» **Exercise objective**
Print nothing but the lines below starting at the line that holds "Step: Reload ClickerActionButton.cs, review" and ending at the line that holds "left_click(399, 272)", including both, each exactly as written.

» **Supplied information**
------------

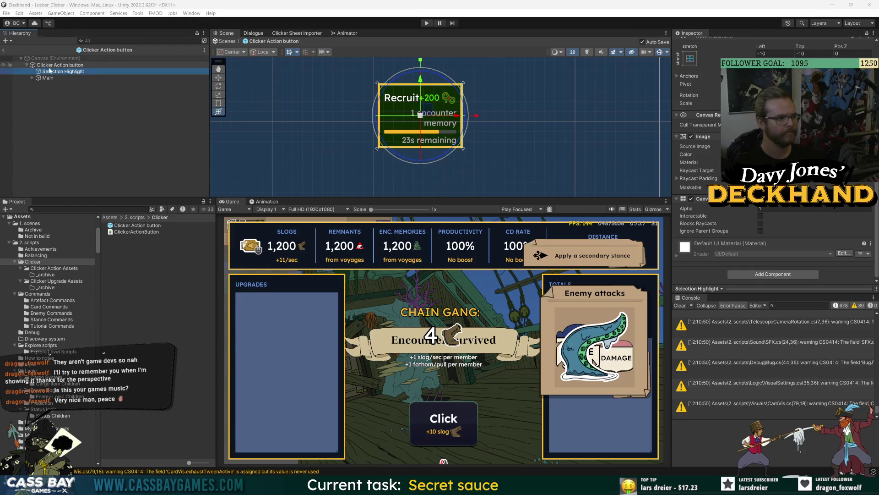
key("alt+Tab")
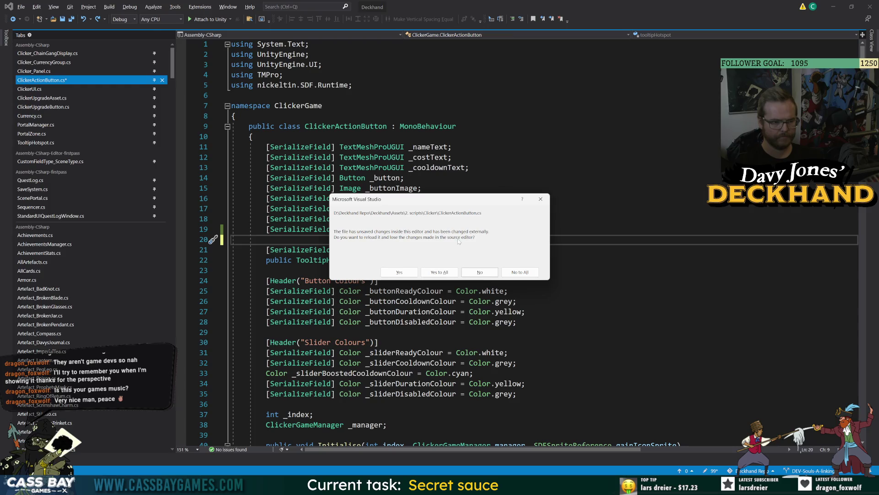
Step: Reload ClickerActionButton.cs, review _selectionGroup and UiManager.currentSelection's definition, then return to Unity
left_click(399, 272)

------------

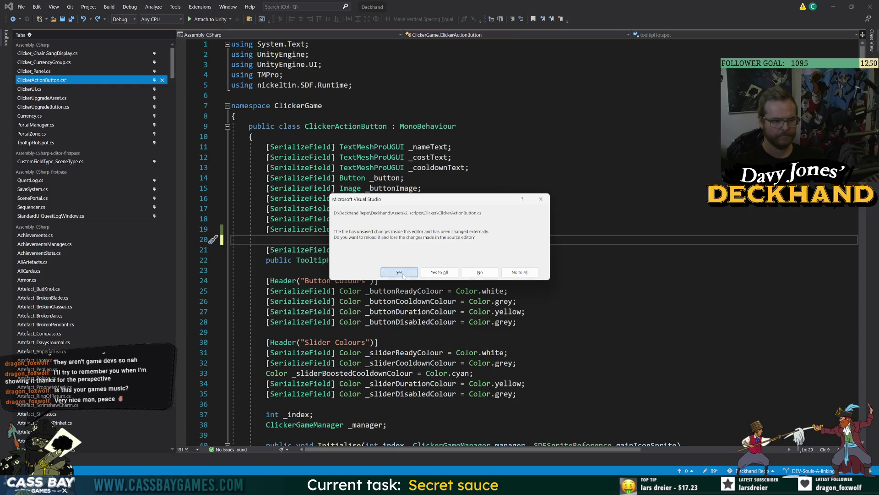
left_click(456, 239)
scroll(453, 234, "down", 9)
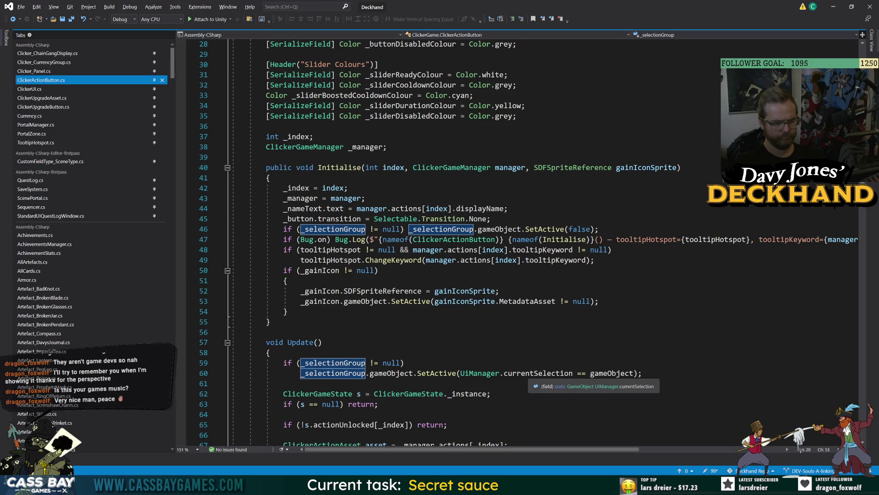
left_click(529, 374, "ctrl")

------------

» **Expected answer**
Step: Reload ClickerActionButton.cs, review _selectionGroup and UiManager.currentSelection's definition, then return to Unity
left_click(399, 272)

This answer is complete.